La susodicha asociación tenía la pinta de ser un terreno peligroso, prácticamente un campo minado. ¿Di Nardo, o quienquiera que ocupara su lugar, se vería con ánimos para afrontar el peligro de volar por los aires? ¿Cuántos políticos con poderosas influencias en Roma, todos ellos, de la derecha, el centro o la izquierda, con enchufes clericalescos, entrarían en liza para alinearse en defensa de monseñor Pisicchio y La Buena Voluntad? ¿Y el ministerio público tendría el valor de asumir sus responsabilidades? ¡Pero si habían bastado cuatro preguntas formuladas al cavaliere Piro para que el jefe superior se viera sepultado bajo un alud de llamadas de protesta!

Mejor no echar mano de salidas ingeniosas. Quedarse quieto. Dejarle la iniciativa a Di Nardo. Si los de Jefatura daban señales de vida y pedían informes acerca de la investigación que hasta aquel momento él había llevado a cabo, les diría todo lo que hubiera que decir. «En caso contrario, guarda silencio, Montalbano, y disimula.»

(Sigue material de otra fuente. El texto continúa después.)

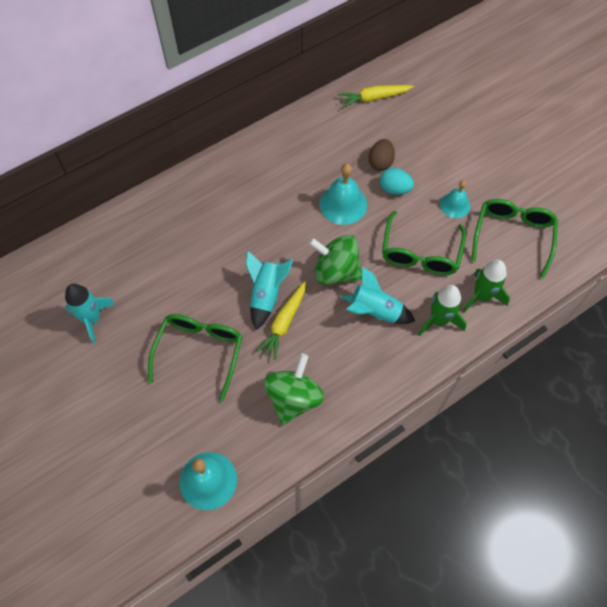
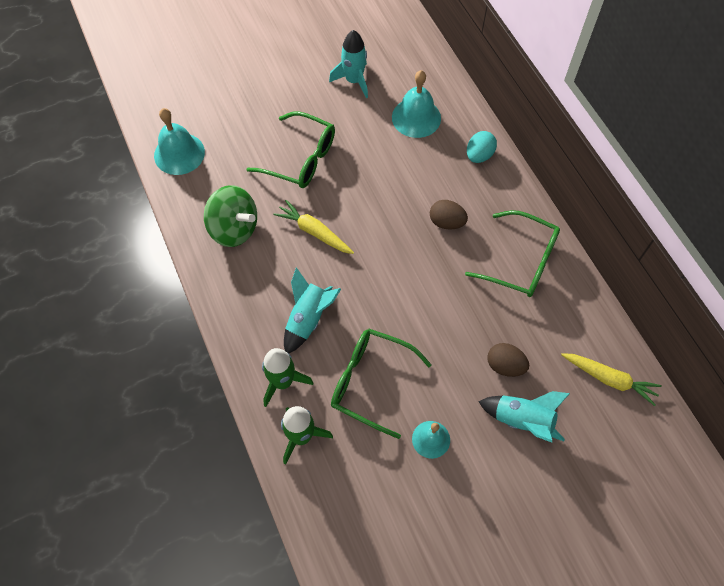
camera: 100 degrees right, 0 degrees up
turquoise rocket [246,250,293,330] -> turquoise rocket moved to [478,391,570,443]
green spinning top [308,235,362,285] -> none
turquoise bell [319,164,367,225] -> turquoise bell moved to [392,70,441,138]
yellow carrot [338,85,414,108] -> yellow carrot turned 120 degrees clockwise [561,353,662,406]
turquoise egg [380,168,414,195] -> turquoise egg moved to [467,131,497,163]
green glasses [471,199,558,278] -> green glasses moved to [465,210,560,297]
none -> brown egg [430,200,468,230]

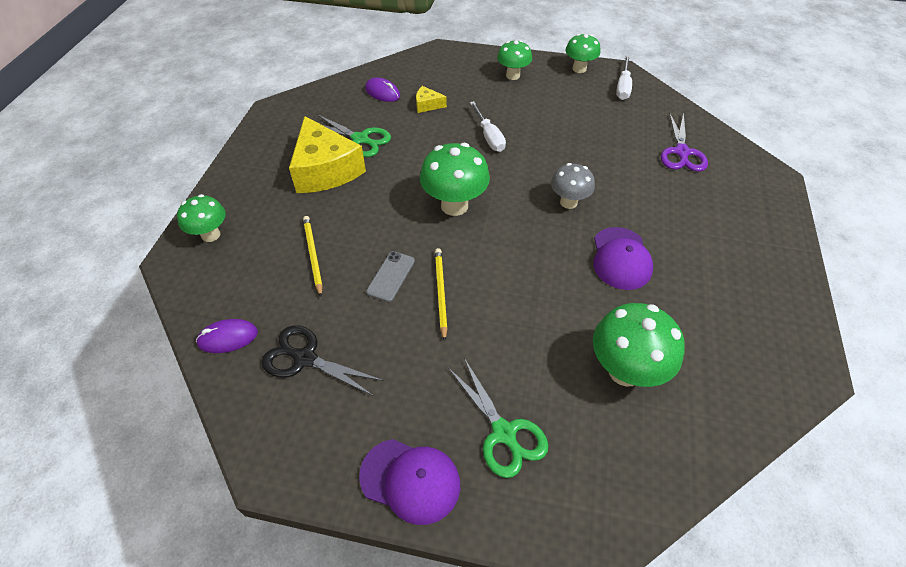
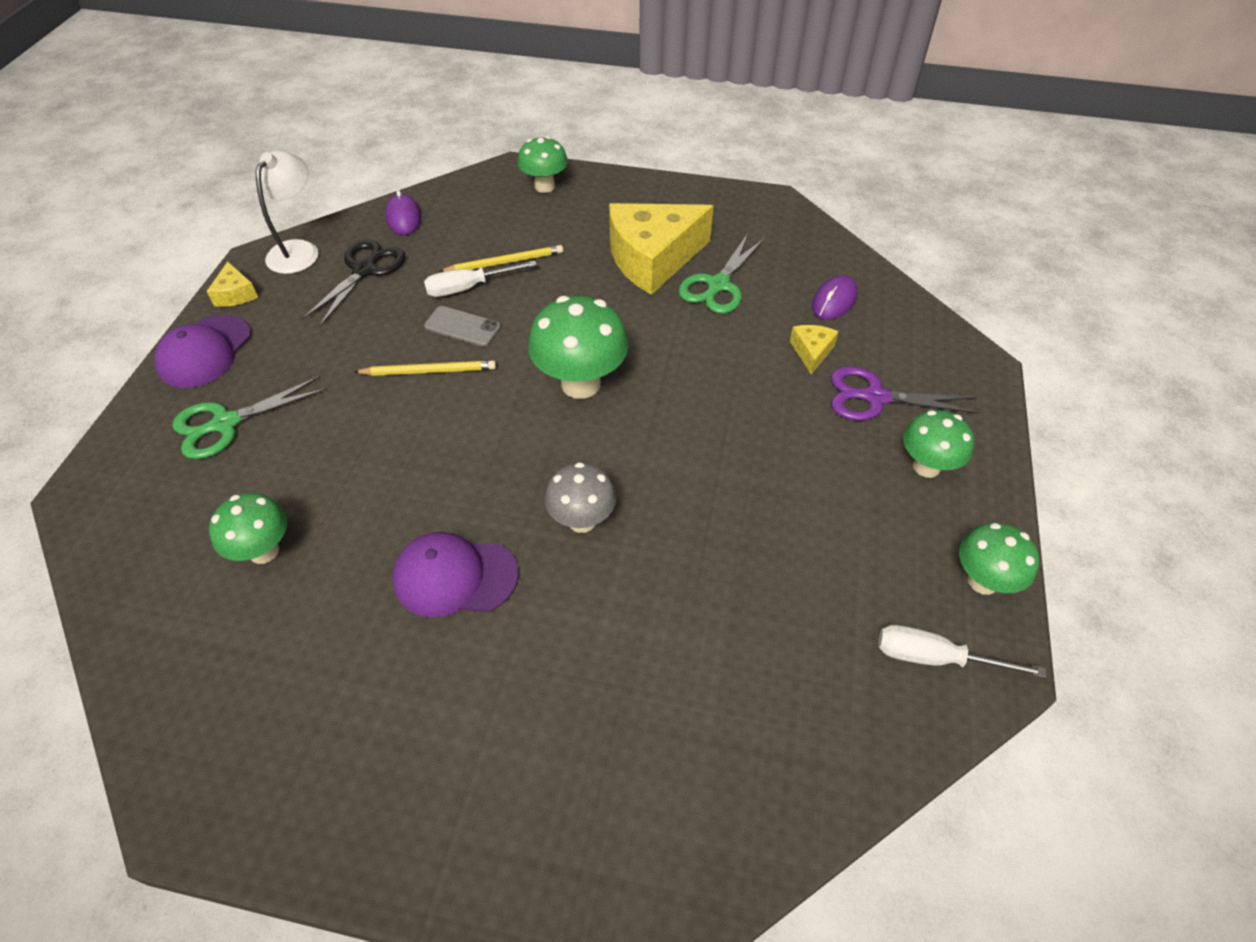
camera: 90 degrees right, 0 degrees up
white screwdriver [470,101,506,152] -> white screwdriver moved to [424,261,537,297]
green mushroom [593,303,685,387] -> green mushroom [209,493,287,564], size x0.64
purple scissors [661,112,708,172] -> purple scissors moved to [831,366,980,421]
none -> yellow cheese [206,262,258,307]
none -> white lamp [256,151,319,274]

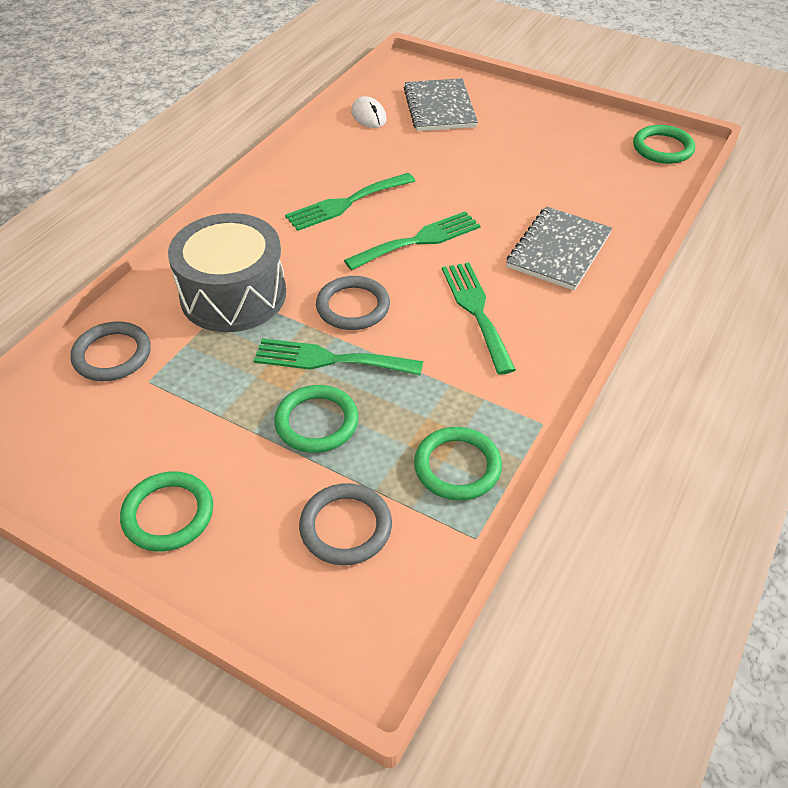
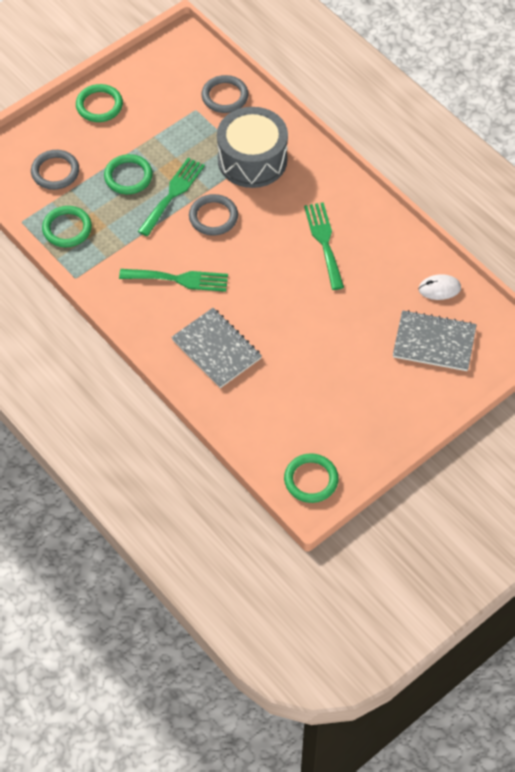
camera: 110 degrees right, 10 degrees up
green fork [344,211,481,270] -> none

Mientras permanecía sentado en la galería fumando y bebiendo whisky en una noche que parecía hecha a propósito para disipar los más siniestros pensamientos, notó poco a poco que se evaporaba aquella mezcla de decepción y leve rabia que había nacido en su interior al comprender que la investigación se le había escapado de las manos.

Paciencia, no era la primera vez que ocurría.

Entretanto había un lado positivo, es decir, tenía por delante unos cuantos días sin líos ni problemas. Pues mira, podría aprovecharlos para hacer…

«¿Hacer qué? -le preguntó repentinamente Montalbano primero-. ¿Querrías explicarme qué sabes hacer en la vida, aparte de tus intrigas policiacas? Comes, defecas, duermes, lees alguna novela, vas al cine de vez en cuando y listo. No te gusta viajar, no practicas deportes, no tienes ninguna afición y, bien mirado, ni siquiera tienes amigos con quienes pasar unas horas…»

«Pero ¿qué chorradas estás diciendo? -replicó en plan polémico Montalbano segundo-. Hace unos largos de natación que ni un campeón olímpico, ¿y tú vienes a contarme que no practica deportes?»

«Los largos no cuentan. ¡Cuentan los intereses verdaderos y serios, los intereses que dan sentido a la vida de un hombre y la enriquecen!»

«¿Ah, sí? ¡Pues ponme un ejemplo de esos intereses! ¿La jardinería? ¿La filatelia, las discusiones sobre si la Juve se merecía el scudetto de campeón de Liga más que el Milán?»

«Pero ¿me dejáis terminar a mí? -intervino Montalbano-. Estaba pensando simplemente que podría aprovechar esos pocos días libres que tengo por delante para que viniera Livia. Es más, ¿sabéis lo que os digo? Que cojo el teléfono y la llamo ahora mismo.»

Se levantó, entró en la casa, agarró el teléfono y marcó el número, pero en cuanto oyó el primer timbrazo colgó.

No, pensándolo bien, no estaba totalmente libre.

Aún estaba pendiente la cuestión del secuestro Picarella. Se le había ido completamente de la cabeza. ¿Cómo había terminado? ¿Habría reconocido Picarella la simulación o no? Miró el reloj. Demasiado tarde para llamar a Mimì; igual despertaba al crío y la cosa acababa mal.

Quizá fuera mejor llamar a Livia la noche siguiente, cuando tuviera la seguridad absoluta, o mejor dicho relativa, de que ya no había más incordios a la vista. Y entonces se hizo una solemne promesa: la tarde del día siguiente como máximo demostraría que Picarella había hecho comedia y lo enviaría a la cárcel por simulación de delito. Y a continuación llamaría a Livia. Se fue a la cama y durmió casi seis horas seguidas.